Return the lines of every item below without any changes, but leave out the pictures.

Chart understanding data
※ ※ ※
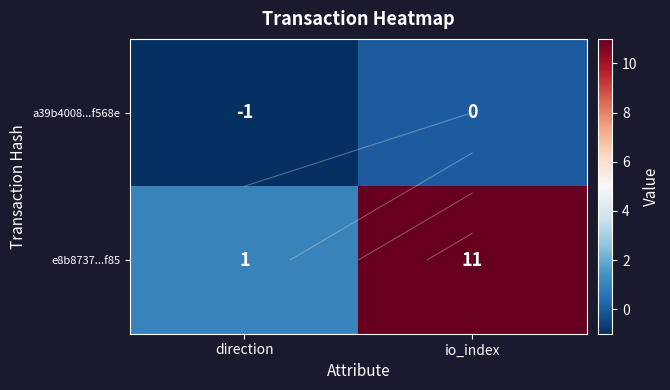

How many data points in e8b8737...f85 are less than 11?

1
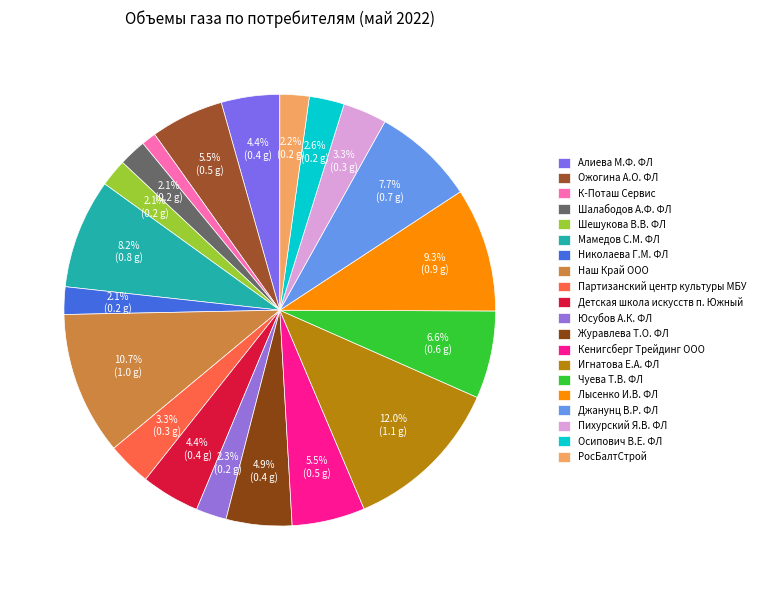

Count the number of slices in the pie.

20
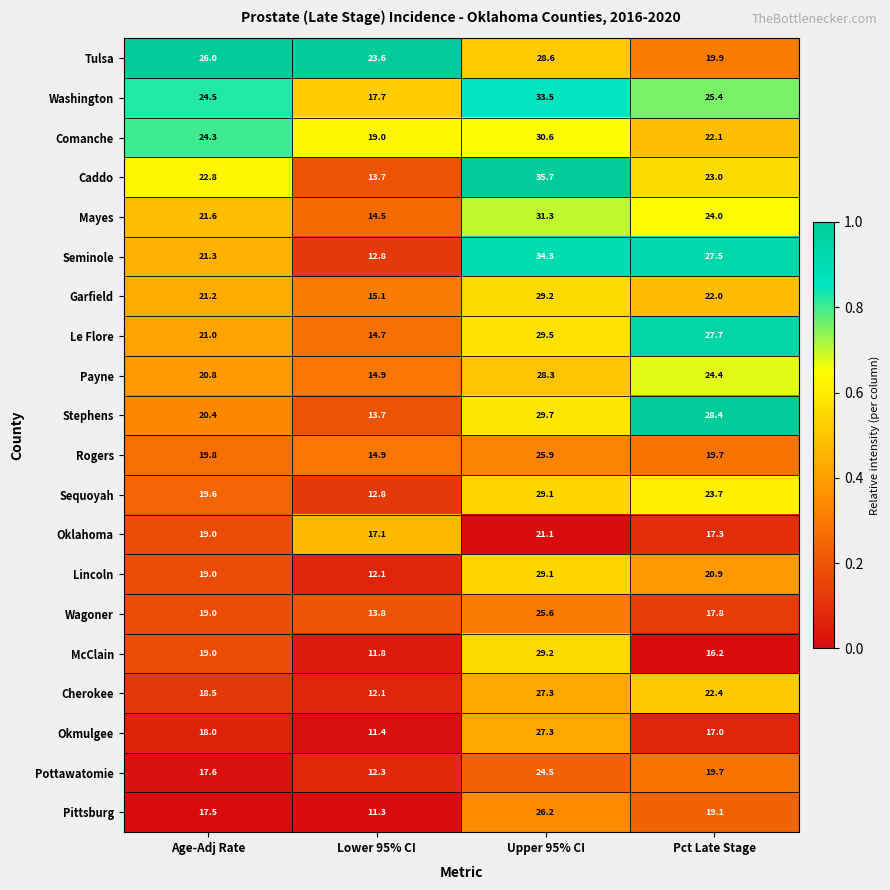

What is the total value across all series at Age-Adj Rate?

410.9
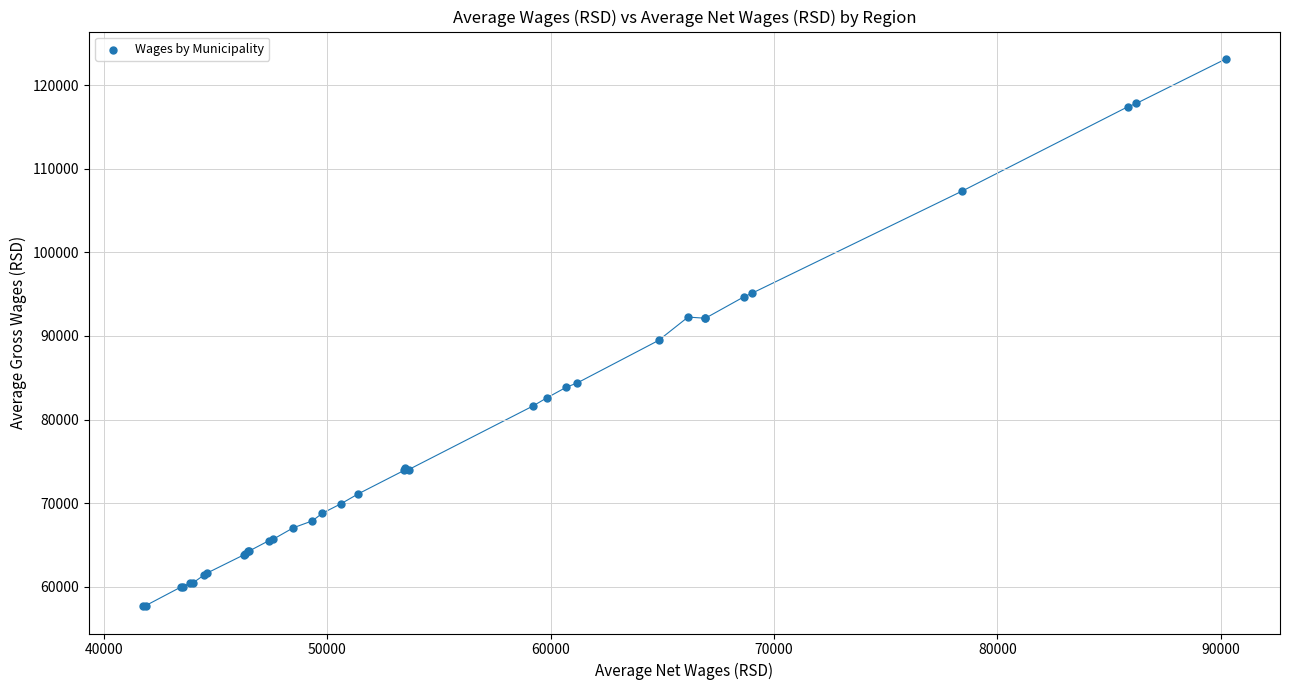

What Y value in the scatter plot is closest to 90415?

89467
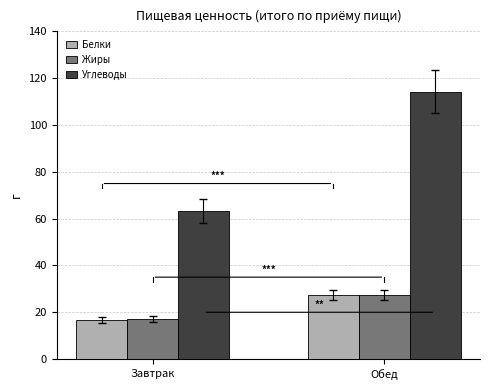

How many data points does each series have?

2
※ ※ ※
**Answer space**
How many data points in e8b8737...f85 are less than 11?

1

Count the number of slices in the pie.

20

What is the total value across all series at Age-Adj Rate?

410.9

What Y value in the scatter plot is closest to 90415?

89467

How many data points does each series have?

2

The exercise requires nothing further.